Stench and sensibilities: pathological lives and menacing microbes  
Assa Doron (The Australian National University)

Paper short abstract:

In this paper I look at the socio-ecological context of the landfill and beyond in an effort to understand the relations that hosts have with 'more than human agents': from vermin to microbes, and how these relate to wider cultural sensibilities, economic factors and government policies.

Paper long abstract:

Stench is often the most immediate mark of something rotten, dirty, decaying and diseased.

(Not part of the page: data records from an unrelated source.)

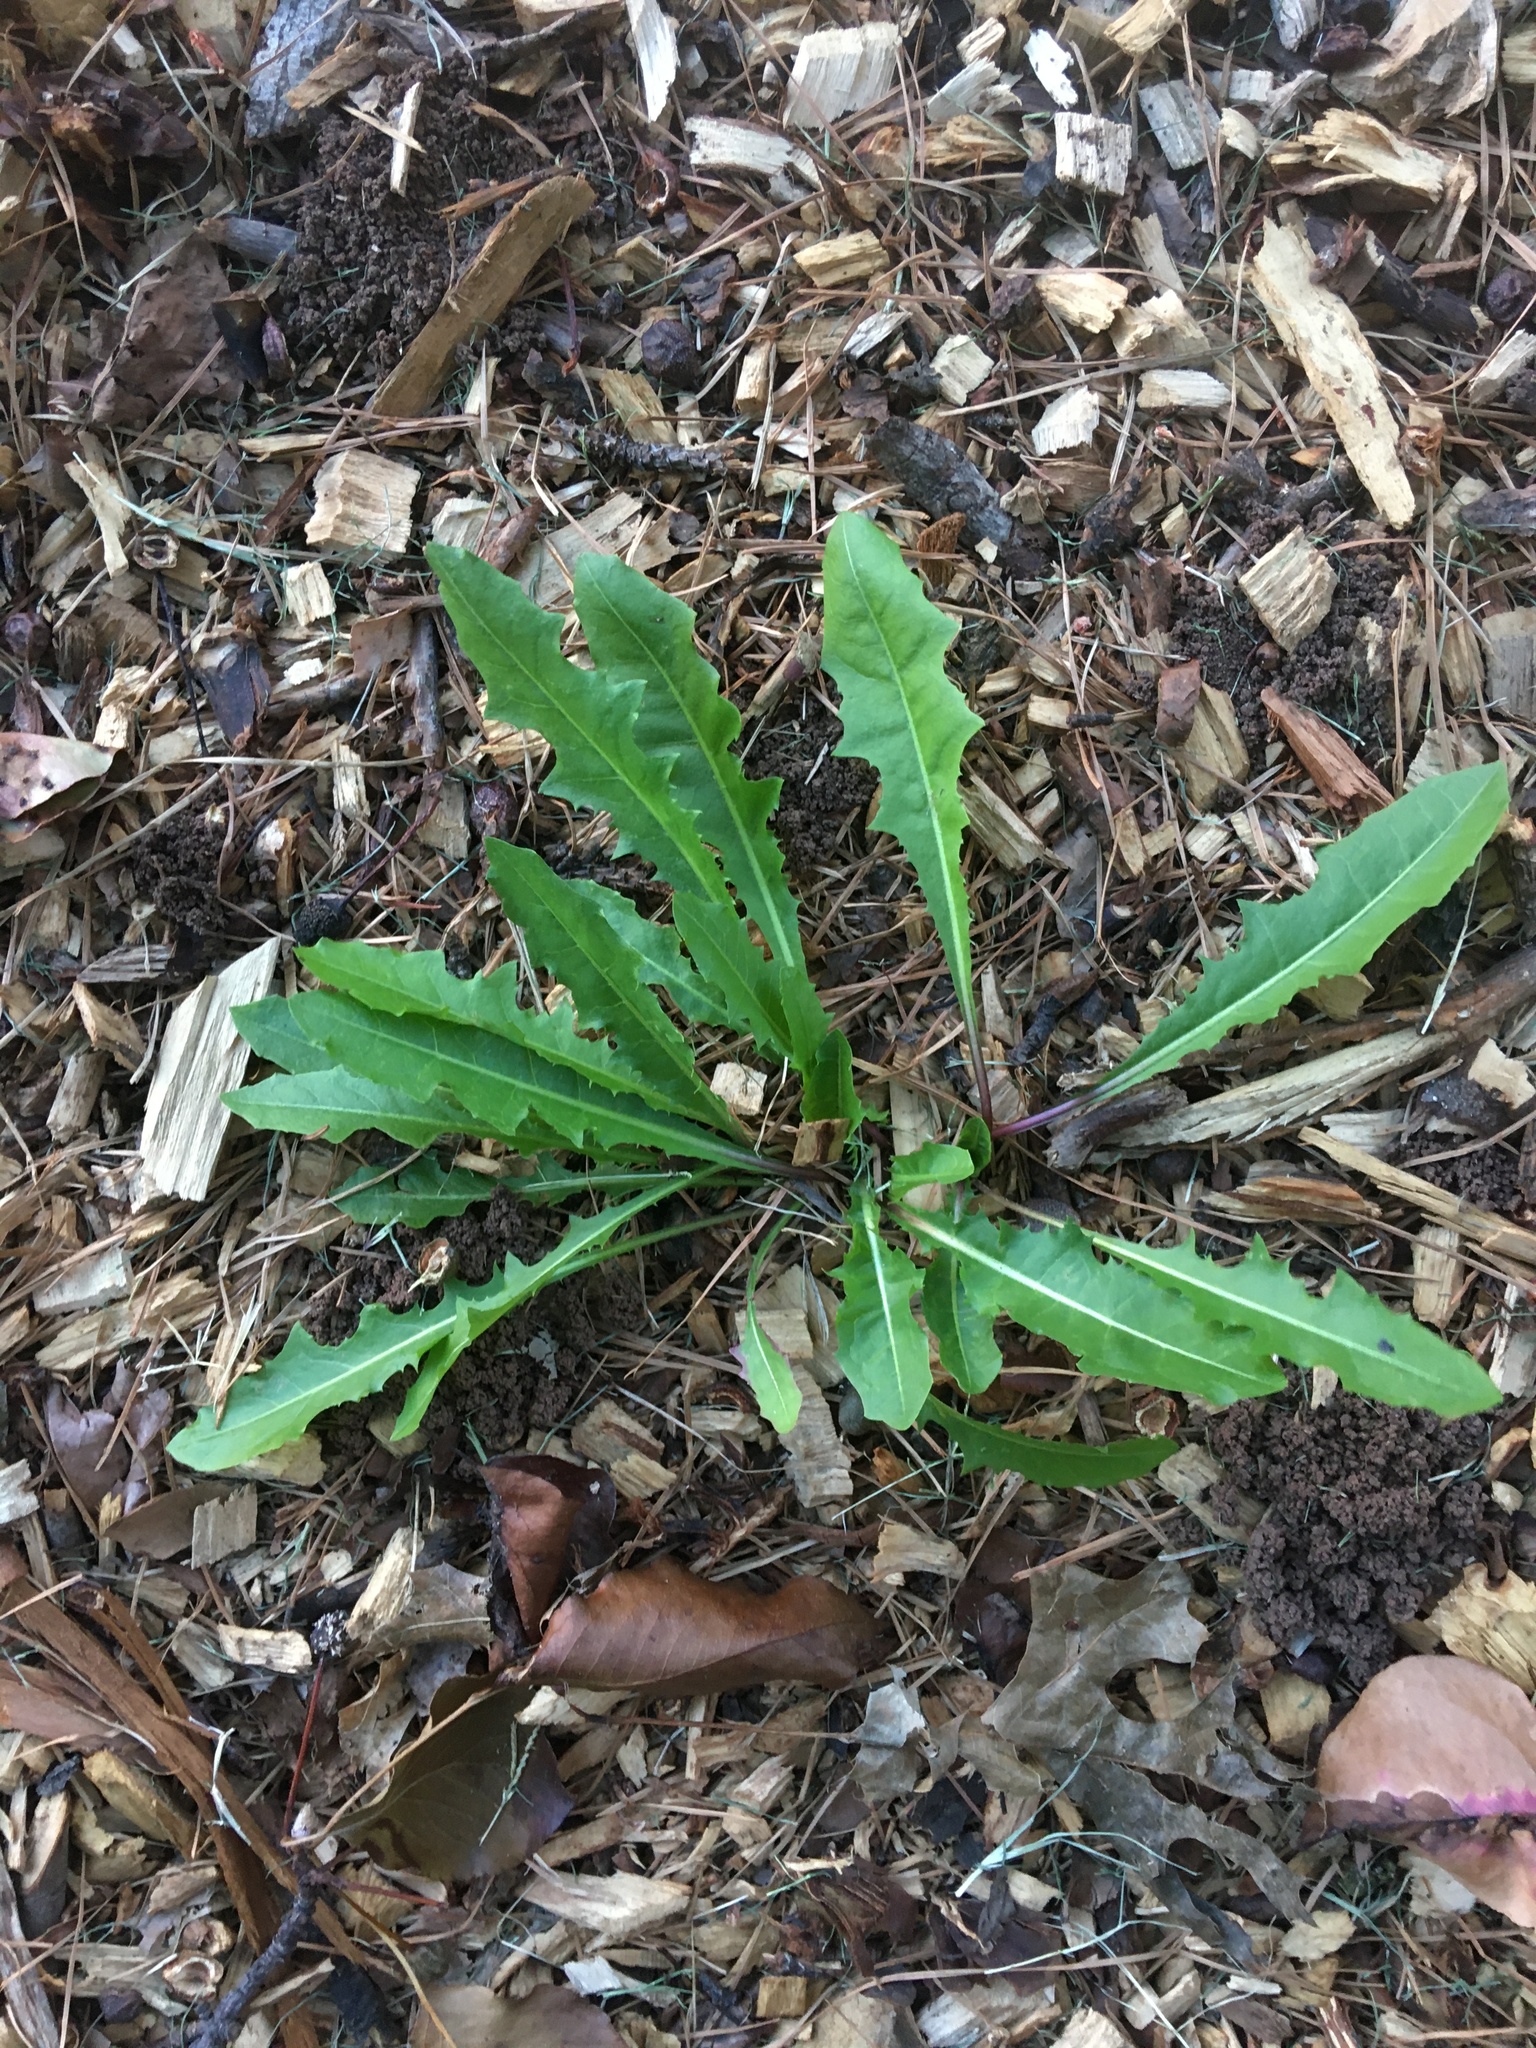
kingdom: Plantae
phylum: Tracheophyta
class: Magnoliopsida
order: Asterales
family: Asteraceae
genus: Taraxacum
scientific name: Taraxacum officinale
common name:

In India, stench, and the sight of rancid smoke is a common indication of an open dump or landfill nearby. Frequently a slum is located in the vicinity too, housing waste-pickers who forage off these sprawling dumps, in search of salvageable waste. These spaces are also host to vermin, insects, birds and wild dogs, and more recently, dangerous bacteria have been found to thrive in such landfills: microbes resistant to even the top-end antibiotics, popularly known as 'superbugs'.

In this paper I look at the socio-ecological context of the landfill and beyond in an effort to understand the relations that hosts have with 'more than human agents': from vermin to microbes. I focus on the rise of 'superbugs' in India to highlight how the spread of infectious disease and superbugs relate to wider concerns to do with cultural sensibilities, economic factors and government policies.